• [Document passage]:
*** Begin section ***

TI-BASIC (TI-84 Plus CE Python), 22 bytes

Input N
While N>1
ln(N→N
C+1→C
End
C

Whispers v3, 9 bytes

>> ln*(L)

Try it online!

Note that I had to push a bug fix in order to make this work. The ln* function had already been added before September 1st 2020, but I hadn't noticed a bug in the parsing that was fixed today

This is a function, going by the standards defined here for Whispers functions. It can be called by appending the code in the Footer to the file.

Whispers v3 also has the slog, lg* (uses \$\log_2\$) and log* (uses \$\log_{10}\$) functions

Java 7, 47 bytes

int c(double n){return n>1?1+c(Math.log(n)):0;}

Try it online.

The recursive Java 7 style method above is 2 bytes shorter than an iterative Java 8 style lambda:

n->{int c=0;for(;n>1;c++)n=Math.log(n);return c;}

Try it online.

Explanation:

int c(double n){      // Method with double parameter and integer return-type
  return n>1?         //  If the input is larger than 1:
    1+                //   Return 1 +
      c(Math.log(n))  //   A recursive call with log(input)
   :                  //  Else:
    0;                //   Return 0 instead

n->{                  // Method with double parameter and integer return-type
  int c=0;            //  Create a counter, starting at 0
  for(;n>1;           //  Loop as long as the input is still larger than 1:
    c++)              //   Increase the counter by 1
    n=Math.log(n);    //   And update the input to log(input)
  return c;}          //  After the loop: return the counter as result

Perl 6, 21 bytes

{($_,*.log...1>=*)-1}

Try it online!

The parenthesized expression is a sequence. $_, the argument to the function, is the first element. *.log generates each successive element by taking the log of the previous element. The sequence continues until the ending condition, 1 >= *, is true: 1 is greater than or equal to the current element. Subtracting 1 from the sequence coerces it to a number: its length.

R, 34 bytes

f=pryr::f(`if`(n>1,1+f(log(n)),0))

Try it online!

A non-recursive approach is possible: 36 bytes and takes input from stdin.

n=scan()
while((n=log(n))>0)F=F+1
+F

J, 21 19 18 16 bytes

Saved 2 bytes to Leaky Nun, 1 byte to Galen Ivanov, and 2 bytes to FrownyFrog!

2#@}.(0>.^.)^:a:

Try it online!

Test cases

ls =: >:@$:@^.`0:@.(<:&1)
   ls 0
0
   ls 1
0
   ls 2
1
   ls 3
2
   ls 4
2
   ls 15
2
   ls 16
3
   ls 3814280
4

Ruby, 29 bytes

l=->n{n<=1?0:1+l[Math.log n]}

R, 36 bytes

Slightly different approach from Plannapus

->n;a=0;while(n>1){a=a+1;n=log(n)};a

Uses a right assign to run the code -- so the desired number must precede it. i.e.

10->n;a=0;while(n>1){a=a+1;n=log(n)};a

R, 38 37 bytes

f=function(x)if(x>1)1+f(log(x))else 0

Thanks @user5957401 for the extra byte!

Test cases:

> f(0)
[1] 0
> f(1)
[1] 0
> f(2)
[1] 1
> f(3)
[1] 2
> f(4)
[1] 2
> f(3814279)
[1] 3
> f(3814280)

*** End section ***

• [Dataset section]:
*** Begin section ***

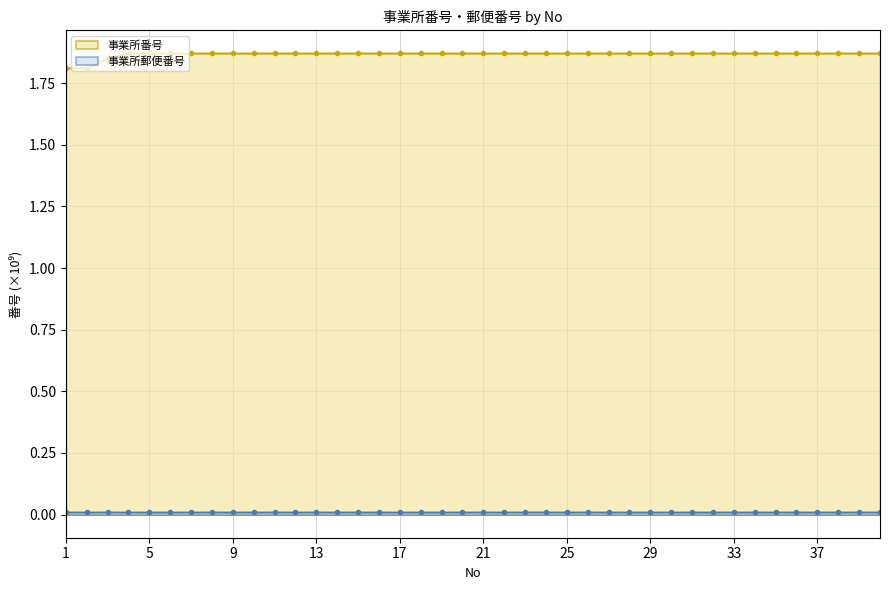

What is the difference between the highest and lowest values at 29?

1.9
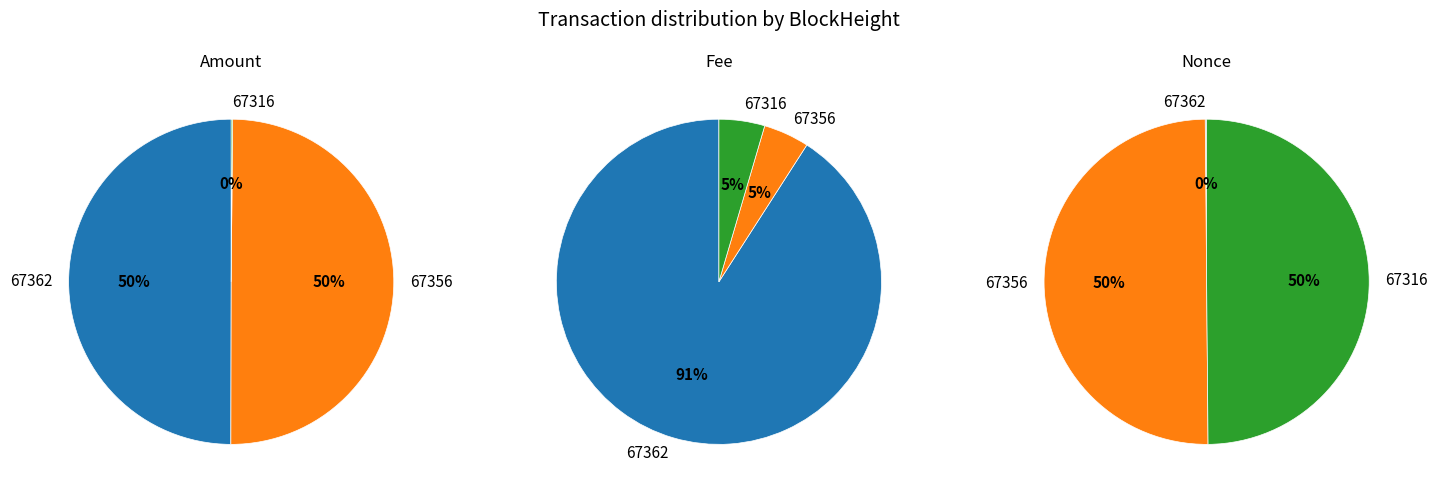

Count the number of slices in the pie.

3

*** End section ***

Please copy the part of the iterated logarithm thread from "Slightly different approach" to "precede it. i.e." and swap "right assign" for "rightward assignment".

Slightly different approach from Plannapus

->n;a=0;while(n>1){a=a+1;n=log(n)};a

Uses a rightward assignment to run the code -- so the desired number must precede it. i.e.